--- Data for this exercise ---
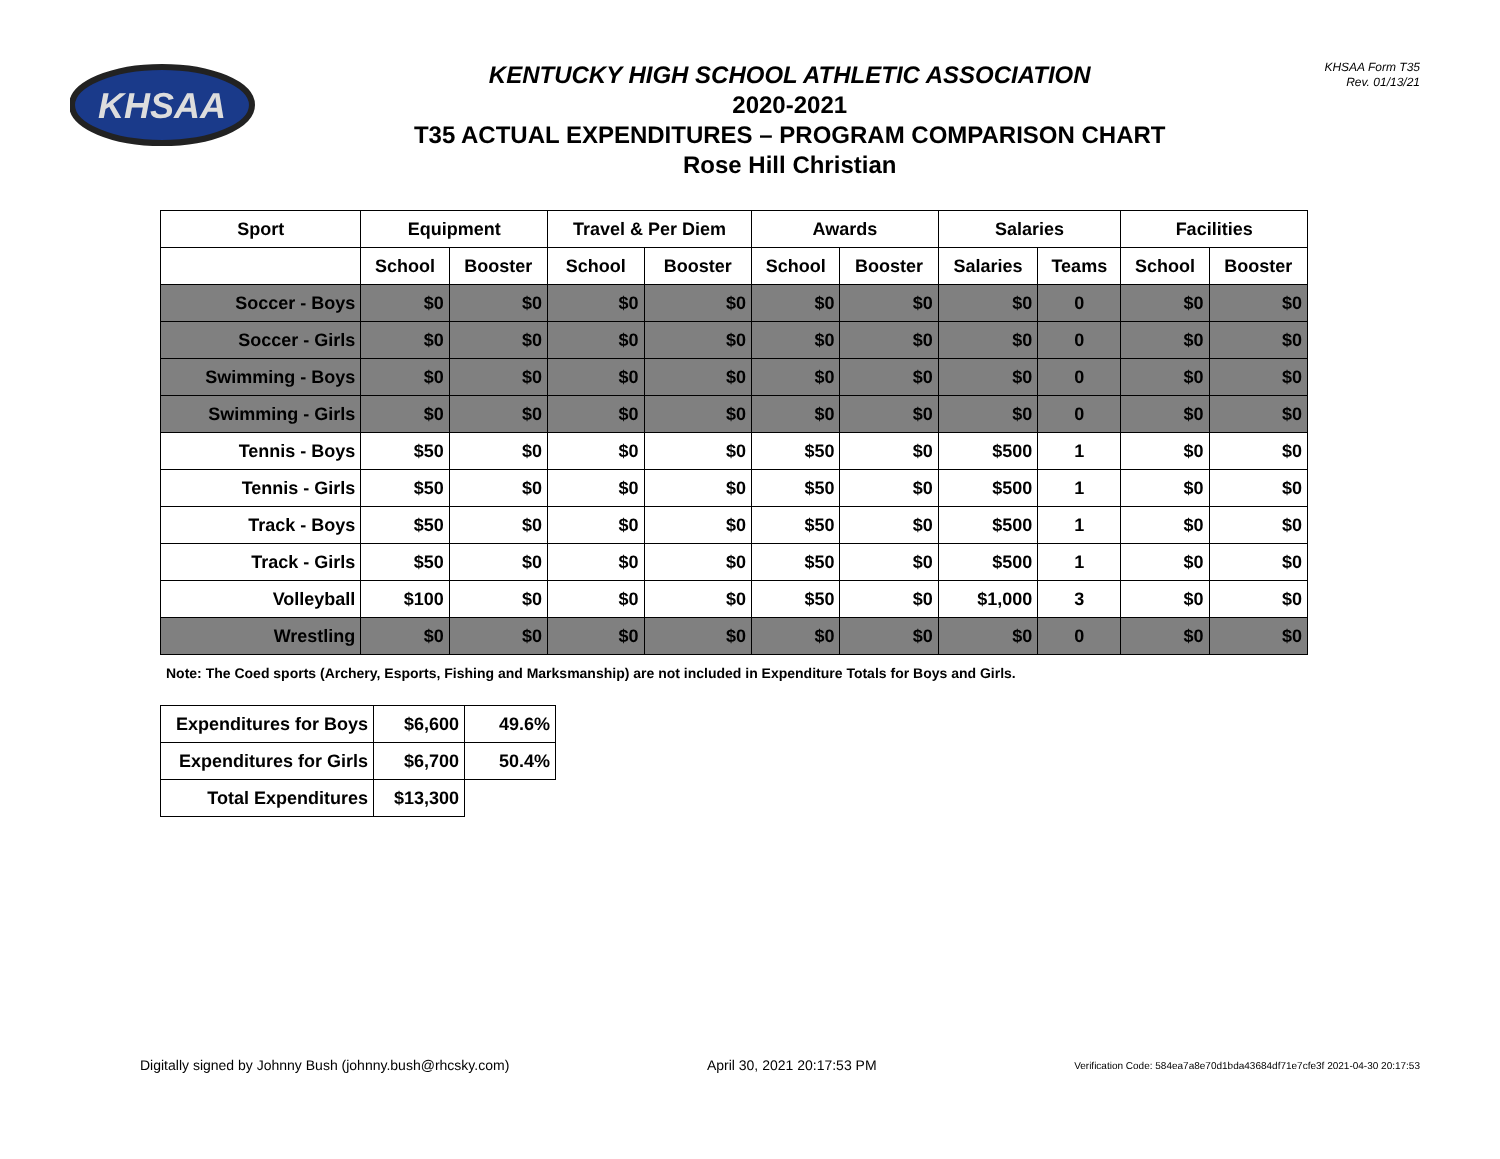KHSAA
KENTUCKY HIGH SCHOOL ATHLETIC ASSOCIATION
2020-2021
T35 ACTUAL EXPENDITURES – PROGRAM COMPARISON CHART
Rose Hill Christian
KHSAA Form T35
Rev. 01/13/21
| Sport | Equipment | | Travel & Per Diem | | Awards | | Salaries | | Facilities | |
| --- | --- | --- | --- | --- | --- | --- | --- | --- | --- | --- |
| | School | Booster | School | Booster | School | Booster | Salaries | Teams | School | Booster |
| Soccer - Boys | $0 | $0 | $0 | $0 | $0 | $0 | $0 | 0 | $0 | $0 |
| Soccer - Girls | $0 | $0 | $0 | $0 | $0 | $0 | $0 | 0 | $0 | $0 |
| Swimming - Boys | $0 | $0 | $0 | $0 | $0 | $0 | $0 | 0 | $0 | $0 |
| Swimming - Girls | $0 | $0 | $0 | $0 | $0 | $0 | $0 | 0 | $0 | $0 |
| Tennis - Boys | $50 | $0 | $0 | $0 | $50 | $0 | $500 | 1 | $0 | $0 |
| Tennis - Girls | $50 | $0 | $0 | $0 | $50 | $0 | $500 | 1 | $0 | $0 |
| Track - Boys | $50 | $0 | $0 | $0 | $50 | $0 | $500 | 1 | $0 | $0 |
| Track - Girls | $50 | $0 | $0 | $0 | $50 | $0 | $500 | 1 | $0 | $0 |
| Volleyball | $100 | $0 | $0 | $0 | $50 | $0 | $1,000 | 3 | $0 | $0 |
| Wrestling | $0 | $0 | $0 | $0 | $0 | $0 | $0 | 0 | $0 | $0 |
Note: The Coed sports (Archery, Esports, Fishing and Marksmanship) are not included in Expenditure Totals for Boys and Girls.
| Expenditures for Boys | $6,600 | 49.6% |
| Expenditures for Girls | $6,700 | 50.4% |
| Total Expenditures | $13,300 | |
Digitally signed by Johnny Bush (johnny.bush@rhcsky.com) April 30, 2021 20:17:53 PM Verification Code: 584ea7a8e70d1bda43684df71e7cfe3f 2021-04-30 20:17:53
---
--- Data for this exercise ---
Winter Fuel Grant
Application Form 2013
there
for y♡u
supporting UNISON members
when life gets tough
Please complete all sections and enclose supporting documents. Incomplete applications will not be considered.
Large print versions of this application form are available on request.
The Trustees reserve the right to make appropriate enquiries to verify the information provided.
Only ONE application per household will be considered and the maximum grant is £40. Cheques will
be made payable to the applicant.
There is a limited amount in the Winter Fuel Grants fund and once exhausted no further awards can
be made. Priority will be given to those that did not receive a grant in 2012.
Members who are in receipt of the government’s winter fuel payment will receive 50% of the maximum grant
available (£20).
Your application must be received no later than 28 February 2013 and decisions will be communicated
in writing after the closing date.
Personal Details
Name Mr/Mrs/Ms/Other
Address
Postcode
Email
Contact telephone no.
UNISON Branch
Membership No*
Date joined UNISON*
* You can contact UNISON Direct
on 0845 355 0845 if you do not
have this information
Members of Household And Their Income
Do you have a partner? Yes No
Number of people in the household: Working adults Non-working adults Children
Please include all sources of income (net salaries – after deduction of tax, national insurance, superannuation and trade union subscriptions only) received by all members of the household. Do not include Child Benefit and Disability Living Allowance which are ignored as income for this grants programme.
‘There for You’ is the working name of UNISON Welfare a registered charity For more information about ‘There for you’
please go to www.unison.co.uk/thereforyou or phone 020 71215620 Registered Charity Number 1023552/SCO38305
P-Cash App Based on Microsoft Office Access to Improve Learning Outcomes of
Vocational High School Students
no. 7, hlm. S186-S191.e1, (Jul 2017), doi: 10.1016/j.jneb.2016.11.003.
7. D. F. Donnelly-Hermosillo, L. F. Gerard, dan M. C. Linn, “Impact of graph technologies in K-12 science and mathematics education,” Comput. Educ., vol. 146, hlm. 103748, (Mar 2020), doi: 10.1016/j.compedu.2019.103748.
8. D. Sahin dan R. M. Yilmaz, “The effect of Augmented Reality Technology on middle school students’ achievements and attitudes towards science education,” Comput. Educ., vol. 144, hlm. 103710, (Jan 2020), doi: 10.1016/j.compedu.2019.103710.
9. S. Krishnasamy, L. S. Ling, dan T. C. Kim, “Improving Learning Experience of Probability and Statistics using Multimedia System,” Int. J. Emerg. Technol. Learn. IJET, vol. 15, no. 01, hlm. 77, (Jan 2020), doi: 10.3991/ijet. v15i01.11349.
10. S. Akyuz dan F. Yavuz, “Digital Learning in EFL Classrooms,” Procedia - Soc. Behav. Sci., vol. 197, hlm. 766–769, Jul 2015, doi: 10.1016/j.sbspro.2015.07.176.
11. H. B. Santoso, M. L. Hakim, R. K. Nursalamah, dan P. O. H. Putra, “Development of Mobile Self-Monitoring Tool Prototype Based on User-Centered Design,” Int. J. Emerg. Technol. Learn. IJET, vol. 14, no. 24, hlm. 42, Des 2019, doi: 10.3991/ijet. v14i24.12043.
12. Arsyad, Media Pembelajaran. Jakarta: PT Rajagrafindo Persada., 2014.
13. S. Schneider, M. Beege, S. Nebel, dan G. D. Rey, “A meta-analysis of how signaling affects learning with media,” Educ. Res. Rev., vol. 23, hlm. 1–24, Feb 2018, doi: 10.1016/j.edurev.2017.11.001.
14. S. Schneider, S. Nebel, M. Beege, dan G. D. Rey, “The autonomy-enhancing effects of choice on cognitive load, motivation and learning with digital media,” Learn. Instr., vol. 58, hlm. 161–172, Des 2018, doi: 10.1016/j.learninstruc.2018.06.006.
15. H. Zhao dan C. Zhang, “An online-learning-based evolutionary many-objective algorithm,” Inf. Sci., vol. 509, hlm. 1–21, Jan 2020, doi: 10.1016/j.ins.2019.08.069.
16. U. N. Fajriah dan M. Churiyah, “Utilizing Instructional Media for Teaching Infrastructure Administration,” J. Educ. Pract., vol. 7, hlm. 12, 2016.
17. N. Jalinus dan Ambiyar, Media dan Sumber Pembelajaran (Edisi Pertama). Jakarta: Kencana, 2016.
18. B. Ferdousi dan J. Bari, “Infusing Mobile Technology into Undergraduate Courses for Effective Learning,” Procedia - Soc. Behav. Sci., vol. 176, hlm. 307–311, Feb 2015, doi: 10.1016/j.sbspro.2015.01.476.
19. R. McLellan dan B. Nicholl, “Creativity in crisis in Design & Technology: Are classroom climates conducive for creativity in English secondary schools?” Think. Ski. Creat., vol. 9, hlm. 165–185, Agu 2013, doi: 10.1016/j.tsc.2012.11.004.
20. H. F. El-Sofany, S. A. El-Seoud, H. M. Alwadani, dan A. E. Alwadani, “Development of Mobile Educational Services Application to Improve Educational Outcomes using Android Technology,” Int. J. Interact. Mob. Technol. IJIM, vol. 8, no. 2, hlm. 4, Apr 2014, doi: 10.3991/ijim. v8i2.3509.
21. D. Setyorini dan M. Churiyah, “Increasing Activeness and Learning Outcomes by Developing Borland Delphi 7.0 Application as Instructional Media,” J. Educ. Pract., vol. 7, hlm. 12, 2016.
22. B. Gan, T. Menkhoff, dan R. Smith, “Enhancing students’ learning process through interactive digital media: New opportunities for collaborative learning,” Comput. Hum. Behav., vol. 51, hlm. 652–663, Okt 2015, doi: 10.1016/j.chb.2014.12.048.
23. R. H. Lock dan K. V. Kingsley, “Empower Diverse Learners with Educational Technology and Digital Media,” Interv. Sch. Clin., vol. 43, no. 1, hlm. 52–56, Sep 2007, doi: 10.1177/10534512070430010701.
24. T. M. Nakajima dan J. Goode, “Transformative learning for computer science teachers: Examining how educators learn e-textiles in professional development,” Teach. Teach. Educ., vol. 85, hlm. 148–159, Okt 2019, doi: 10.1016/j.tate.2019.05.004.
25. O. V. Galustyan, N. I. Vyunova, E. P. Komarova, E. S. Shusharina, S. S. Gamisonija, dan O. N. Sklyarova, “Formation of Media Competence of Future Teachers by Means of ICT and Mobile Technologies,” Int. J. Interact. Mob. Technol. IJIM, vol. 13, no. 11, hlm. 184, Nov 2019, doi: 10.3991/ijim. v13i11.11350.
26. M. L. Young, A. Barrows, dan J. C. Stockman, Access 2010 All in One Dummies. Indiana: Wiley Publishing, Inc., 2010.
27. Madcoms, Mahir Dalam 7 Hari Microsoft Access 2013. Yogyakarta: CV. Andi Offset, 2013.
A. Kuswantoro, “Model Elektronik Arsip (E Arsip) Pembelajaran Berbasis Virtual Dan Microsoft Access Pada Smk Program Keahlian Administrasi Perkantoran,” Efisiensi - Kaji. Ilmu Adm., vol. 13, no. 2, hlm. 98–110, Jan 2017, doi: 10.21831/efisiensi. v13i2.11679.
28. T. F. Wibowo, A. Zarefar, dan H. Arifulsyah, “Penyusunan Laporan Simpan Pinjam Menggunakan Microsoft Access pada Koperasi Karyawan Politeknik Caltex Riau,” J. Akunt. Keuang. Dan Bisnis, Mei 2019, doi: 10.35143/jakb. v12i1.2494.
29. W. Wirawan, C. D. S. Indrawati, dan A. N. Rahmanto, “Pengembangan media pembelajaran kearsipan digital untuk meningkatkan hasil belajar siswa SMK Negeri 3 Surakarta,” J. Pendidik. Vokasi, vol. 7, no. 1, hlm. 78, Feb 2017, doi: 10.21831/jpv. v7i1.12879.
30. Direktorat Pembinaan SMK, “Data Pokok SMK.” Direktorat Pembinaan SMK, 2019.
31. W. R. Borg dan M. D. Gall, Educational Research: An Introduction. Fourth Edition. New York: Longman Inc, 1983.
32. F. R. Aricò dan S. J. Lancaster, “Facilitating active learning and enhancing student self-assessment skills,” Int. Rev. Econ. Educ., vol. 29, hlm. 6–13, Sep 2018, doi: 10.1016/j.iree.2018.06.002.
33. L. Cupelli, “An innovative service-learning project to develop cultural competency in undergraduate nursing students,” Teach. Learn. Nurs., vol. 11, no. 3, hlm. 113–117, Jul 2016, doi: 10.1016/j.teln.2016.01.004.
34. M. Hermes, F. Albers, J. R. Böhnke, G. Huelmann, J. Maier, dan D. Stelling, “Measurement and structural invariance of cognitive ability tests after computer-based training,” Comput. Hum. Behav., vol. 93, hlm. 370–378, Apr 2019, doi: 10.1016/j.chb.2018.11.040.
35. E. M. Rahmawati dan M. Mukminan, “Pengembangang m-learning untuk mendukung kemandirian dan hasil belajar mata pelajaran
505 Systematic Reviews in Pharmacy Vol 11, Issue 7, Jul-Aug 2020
---
**What to work on**.
From the data above, return every line from the line that has "please go to" up to and including the line that has "no. 7, hlm.", exactly.

**Exercise solution**.
please go to www.unison.co.uk/thereforyou or phone 020 71215620 Registered Charity Number 1023552/SCO38305
P-Cash App Based on Microsoft Office Access to Improve Learning Outcomes of
Vocational High School Students
no. 7, hlm. S186-S191.e1, (Jul 2017), doi: 10.1016/j.jneb.2016.11.003.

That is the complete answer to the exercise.